* [Problem 1]:
From the text on the Brackets text editor, write out the passage starting with "Adobe released Brackets" and going on through "the brackets.io domain.".
* [Problem 2]:
According to the text on the Brackets text editor, why did Adobe point Brackets users to Visual Studio Code when it ended support on September 1, 2021?

* [Text provided]:
..............................

- Developer: Adobe
- Release: 4 November 2014; 11 years ago
- Final release: 2.2.1 / 22 March 2023; 3 years ago
- Preview release: 2.1.0-prerelease / 9 May 2022
- Written in: JavaScript, HTML, CSS
- Operating system: macOS, Windows and Linux
- Successor: Phoenix Code
- Size: ~75 MB
- Available in: 38 languages
- Type: Source code editor
- License: MIT
- Website: opensource.adobe.com/brackets.io/
- Repository: github.com/brackets-cont/brackets ;

= Brackets (text editor) =

Discontinued editor for web development

Brackets is a discontinued free and open-source source code editor focused on web development. It was created by Adobe, is written in JavaScript, HTML and CSS, and is licensed under the MIT License. It runs on macOS, Windows and Linux. Its best-known features were Live Preview, which pushes edits to a browser as the user types, and Quick Edit, which opens related code inline.

Adobe released Brackets 1.0 on November 4, 2014, and ended support for it on September 1, 2021, recommending that users move to Microsoft's Visual Studio Code. A community fork released updates until 2023. A separate successor, Phoenix Code, was announced by Brackets contributors in 2021 and now occupies the brackets.io domain.

== History ==
=== Development ===
Adobe announced Brackets in June 2012 as an open-source project, having opened its GitHub repositories to outside contributions in May. Its source code is released under the Expat variant of the MIT License, with Adobe as the copyright holder. The desktop application runs inside a shell built on top of the Chromium Embedded Framework. Adobe also released a commercial distribution of Brackets, Edge Code, as a preview within Creative Cloud and part of its Edge tools. In November 2014, Adobe stopped developing Edge Code, moving its efforts to Brackets.

Version 1.0, released on November 4, 2014, added custom keyboard shortcuts, the ability to collapse Quick Edit results, and more accurate JavaScript code hints. Alongside it, Adobe released a preview of Extract for Brackets, an extension that pulled colors, fonts, measurements and other design information out of PSD files and generated CSS from them. Adobe discontinued the extension on June 28, 2016, citing low usage, and pointed users to the Extract panel in Dreamweaver CC.

In January 2015, Layers reported that Brackets was the 16th most popular project on GitHub, had more than 240 community contributors and averaged about 100,000 downloads per release, and that its users had written more than 400 extensions in the previous 18 months.

=== End of Adobe support ===
Adobe ended support for Brackets on September 1, 2021. Citing its partnership with Microsoft, it recommended that users migrate to Visual Studio Code, and invited anyone who wanted to keep developing Brackets to fork it. The final Adobe release was version 1.14.2, published in April 2020, and Adobe's GitHub repository has since been archived.

=== Community continuation ===
A community fork, Brackets Continued, was set up to keep the editor maintained. Its most recent release, version 2.2.1, came out on March 22, 2023.

..............................

* [Material shown]:
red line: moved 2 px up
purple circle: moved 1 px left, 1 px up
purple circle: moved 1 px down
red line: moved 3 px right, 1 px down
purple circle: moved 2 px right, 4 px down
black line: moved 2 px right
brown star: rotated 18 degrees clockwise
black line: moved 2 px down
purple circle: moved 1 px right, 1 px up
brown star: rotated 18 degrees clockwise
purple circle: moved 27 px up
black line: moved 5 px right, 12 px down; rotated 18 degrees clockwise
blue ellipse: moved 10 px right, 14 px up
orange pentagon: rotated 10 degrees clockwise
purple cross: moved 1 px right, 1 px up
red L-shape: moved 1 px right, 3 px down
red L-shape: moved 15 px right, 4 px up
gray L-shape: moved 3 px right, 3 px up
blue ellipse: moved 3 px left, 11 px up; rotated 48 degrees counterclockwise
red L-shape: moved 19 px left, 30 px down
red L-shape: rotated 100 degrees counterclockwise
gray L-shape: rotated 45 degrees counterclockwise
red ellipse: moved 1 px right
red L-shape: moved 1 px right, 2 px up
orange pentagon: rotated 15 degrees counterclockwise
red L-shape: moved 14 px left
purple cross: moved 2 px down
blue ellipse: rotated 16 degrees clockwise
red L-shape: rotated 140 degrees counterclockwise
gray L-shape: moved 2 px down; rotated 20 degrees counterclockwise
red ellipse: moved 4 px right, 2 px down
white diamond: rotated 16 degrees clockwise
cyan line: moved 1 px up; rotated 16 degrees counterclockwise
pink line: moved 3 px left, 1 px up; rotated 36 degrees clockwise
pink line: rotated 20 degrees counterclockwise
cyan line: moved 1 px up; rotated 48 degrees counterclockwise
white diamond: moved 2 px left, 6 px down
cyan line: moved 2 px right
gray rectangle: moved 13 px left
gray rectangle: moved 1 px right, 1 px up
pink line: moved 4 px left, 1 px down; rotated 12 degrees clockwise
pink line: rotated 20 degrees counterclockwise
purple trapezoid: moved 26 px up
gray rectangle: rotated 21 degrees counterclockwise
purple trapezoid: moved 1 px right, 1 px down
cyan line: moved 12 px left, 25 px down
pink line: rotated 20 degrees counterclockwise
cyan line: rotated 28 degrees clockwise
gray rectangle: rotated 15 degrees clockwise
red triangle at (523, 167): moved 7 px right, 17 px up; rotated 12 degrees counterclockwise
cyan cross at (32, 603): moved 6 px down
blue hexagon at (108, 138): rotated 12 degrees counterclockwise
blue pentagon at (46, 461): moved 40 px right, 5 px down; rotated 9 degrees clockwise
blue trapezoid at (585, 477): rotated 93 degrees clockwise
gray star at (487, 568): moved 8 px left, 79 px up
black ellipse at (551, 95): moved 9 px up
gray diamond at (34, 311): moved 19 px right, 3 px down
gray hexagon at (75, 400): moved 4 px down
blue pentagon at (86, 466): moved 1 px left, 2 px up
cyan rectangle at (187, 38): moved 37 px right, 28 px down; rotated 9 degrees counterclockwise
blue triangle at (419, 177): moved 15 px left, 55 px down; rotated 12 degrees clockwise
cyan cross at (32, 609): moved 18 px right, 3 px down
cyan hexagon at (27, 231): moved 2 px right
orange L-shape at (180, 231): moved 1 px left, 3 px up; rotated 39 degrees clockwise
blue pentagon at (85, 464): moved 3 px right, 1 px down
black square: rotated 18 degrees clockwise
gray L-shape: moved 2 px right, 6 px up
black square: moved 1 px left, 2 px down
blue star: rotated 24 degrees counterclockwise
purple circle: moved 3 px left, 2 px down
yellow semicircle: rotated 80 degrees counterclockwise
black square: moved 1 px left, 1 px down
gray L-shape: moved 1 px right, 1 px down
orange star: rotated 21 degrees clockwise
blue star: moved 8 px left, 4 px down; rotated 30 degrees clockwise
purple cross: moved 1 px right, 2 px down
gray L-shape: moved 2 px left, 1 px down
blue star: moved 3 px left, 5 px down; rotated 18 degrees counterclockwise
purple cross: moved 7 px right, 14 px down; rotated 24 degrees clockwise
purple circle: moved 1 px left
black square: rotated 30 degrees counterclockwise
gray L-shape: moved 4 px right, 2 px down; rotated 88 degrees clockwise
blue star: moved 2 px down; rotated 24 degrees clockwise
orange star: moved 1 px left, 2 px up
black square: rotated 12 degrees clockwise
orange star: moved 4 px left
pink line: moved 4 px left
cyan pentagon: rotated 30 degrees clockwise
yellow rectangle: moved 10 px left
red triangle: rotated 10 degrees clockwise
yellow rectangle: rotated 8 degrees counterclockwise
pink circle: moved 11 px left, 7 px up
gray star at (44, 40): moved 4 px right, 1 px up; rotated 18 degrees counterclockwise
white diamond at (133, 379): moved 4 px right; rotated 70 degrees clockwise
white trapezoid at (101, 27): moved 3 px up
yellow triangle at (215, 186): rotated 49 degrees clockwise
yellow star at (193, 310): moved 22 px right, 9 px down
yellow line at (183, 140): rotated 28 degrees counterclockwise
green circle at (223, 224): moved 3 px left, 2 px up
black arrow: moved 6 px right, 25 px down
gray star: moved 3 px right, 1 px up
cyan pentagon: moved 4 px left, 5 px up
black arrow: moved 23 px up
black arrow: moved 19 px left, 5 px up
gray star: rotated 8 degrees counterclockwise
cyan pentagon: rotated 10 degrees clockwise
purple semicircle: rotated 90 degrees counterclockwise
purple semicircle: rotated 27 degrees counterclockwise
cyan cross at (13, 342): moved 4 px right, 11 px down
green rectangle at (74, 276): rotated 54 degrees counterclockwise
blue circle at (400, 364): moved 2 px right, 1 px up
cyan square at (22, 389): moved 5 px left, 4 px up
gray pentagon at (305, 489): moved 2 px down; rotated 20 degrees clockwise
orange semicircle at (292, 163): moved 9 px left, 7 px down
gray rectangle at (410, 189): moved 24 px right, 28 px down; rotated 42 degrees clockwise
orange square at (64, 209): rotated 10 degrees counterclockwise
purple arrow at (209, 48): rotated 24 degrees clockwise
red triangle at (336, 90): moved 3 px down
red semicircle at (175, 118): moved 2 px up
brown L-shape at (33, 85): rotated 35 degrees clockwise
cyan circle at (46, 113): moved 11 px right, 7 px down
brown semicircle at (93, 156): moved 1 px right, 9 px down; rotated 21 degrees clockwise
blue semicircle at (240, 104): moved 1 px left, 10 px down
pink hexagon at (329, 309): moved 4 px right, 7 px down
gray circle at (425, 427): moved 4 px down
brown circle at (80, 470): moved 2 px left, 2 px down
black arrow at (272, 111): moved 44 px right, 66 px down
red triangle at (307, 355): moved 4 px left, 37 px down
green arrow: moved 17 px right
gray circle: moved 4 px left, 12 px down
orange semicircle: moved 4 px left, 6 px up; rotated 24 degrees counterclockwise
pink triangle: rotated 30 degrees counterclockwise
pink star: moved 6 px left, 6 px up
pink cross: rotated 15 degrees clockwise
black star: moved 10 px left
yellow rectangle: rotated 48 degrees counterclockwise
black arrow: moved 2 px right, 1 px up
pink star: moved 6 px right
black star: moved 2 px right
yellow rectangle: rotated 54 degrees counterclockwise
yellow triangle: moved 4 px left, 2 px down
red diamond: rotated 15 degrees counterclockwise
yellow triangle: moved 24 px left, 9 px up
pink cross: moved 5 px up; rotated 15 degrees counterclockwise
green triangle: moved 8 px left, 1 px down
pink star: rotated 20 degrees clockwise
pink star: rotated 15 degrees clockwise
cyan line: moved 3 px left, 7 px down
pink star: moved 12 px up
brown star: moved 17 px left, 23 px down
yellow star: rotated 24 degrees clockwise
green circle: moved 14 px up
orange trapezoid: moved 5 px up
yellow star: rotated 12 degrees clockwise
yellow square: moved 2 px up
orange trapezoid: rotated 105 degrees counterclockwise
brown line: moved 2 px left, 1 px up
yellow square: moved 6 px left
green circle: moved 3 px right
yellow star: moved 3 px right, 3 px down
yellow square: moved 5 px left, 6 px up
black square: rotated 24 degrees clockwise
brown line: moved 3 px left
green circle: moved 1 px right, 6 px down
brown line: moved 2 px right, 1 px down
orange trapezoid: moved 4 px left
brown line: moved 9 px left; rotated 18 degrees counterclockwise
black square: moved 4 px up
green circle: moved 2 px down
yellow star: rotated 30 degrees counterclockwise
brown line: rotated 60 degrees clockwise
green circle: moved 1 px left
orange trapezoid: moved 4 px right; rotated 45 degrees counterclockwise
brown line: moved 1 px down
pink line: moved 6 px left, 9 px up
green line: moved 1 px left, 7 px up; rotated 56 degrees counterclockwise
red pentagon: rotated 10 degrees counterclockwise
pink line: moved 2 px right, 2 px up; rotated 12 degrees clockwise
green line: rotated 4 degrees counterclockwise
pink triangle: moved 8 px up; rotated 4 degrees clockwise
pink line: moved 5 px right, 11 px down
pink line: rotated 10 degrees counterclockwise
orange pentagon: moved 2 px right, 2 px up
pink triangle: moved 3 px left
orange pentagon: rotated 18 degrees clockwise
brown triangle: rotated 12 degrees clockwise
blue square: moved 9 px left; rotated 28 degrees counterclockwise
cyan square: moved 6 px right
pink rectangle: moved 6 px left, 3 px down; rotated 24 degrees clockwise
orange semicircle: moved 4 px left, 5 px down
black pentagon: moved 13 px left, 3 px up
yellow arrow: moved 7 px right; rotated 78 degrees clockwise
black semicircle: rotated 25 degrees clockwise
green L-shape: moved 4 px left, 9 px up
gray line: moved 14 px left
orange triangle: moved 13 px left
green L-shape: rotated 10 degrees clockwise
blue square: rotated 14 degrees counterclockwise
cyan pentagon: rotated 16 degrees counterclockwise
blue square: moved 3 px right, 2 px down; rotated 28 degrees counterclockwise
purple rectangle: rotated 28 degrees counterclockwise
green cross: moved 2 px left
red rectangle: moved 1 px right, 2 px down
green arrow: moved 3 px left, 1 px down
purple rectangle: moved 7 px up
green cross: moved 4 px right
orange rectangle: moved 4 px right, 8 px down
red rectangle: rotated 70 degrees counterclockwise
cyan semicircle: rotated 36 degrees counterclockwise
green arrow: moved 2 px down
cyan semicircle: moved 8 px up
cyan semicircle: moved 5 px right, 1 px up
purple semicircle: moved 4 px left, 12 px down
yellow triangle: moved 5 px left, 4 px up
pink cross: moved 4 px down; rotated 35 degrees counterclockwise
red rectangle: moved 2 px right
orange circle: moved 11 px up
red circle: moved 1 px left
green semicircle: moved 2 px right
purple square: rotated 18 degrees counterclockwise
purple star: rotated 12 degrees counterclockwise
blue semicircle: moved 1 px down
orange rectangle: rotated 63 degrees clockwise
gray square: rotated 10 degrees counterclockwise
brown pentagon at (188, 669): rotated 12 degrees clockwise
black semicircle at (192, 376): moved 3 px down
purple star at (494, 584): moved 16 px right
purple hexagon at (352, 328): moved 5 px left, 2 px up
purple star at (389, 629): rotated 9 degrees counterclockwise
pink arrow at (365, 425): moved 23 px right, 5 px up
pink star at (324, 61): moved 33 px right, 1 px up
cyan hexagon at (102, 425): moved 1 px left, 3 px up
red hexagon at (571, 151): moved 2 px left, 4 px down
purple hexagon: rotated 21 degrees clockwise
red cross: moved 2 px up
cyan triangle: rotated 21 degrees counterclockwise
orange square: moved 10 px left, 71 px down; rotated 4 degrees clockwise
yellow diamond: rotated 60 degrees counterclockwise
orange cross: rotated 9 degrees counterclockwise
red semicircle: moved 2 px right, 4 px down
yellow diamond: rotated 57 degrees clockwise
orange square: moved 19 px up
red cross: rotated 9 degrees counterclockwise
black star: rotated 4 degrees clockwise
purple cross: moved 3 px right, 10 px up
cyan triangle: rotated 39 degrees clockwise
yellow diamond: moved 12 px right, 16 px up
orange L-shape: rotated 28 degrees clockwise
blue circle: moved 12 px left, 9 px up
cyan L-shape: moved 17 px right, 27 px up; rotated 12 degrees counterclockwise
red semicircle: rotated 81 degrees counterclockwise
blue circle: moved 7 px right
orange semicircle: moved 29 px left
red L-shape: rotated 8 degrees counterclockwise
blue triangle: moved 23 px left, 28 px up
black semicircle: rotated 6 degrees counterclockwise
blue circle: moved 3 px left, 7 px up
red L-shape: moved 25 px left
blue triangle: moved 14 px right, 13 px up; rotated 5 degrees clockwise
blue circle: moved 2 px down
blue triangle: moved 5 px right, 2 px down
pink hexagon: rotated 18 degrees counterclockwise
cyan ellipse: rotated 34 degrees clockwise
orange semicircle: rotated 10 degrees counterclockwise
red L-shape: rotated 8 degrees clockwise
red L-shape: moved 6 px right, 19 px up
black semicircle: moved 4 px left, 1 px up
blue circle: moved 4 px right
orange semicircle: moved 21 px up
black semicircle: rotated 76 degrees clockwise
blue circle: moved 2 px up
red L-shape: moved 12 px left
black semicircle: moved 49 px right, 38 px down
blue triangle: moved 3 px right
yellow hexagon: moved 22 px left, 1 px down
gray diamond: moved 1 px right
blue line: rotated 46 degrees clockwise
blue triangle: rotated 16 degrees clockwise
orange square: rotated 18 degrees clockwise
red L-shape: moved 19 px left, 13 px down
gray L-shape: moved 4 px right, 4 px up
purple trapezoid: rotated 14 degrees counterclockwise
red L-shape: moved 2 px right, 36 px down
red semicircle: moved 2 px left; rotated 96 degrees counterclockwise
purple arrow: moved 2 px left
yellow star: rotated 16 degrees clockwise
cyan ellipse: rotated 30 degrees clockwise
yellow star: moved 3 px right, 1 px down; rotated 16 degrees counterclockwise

..............................

* [Response 1]:
Adobe released Brackets 1.0 on November 4, 2014, and ended support for it on September 1, 2021, recommending that users move to Microsoft's Visual Studio Code. A community fork released updates until 2023. A separate successor, Phoenix Code, was announced by Brackets contributors in 2021 and now occupies the brackets.io domain.

* [Response 2]:
Adobe cited its partnership with Microsoft, the maker of Visual Studio Code. It therefore recommended that users migrate to that editor.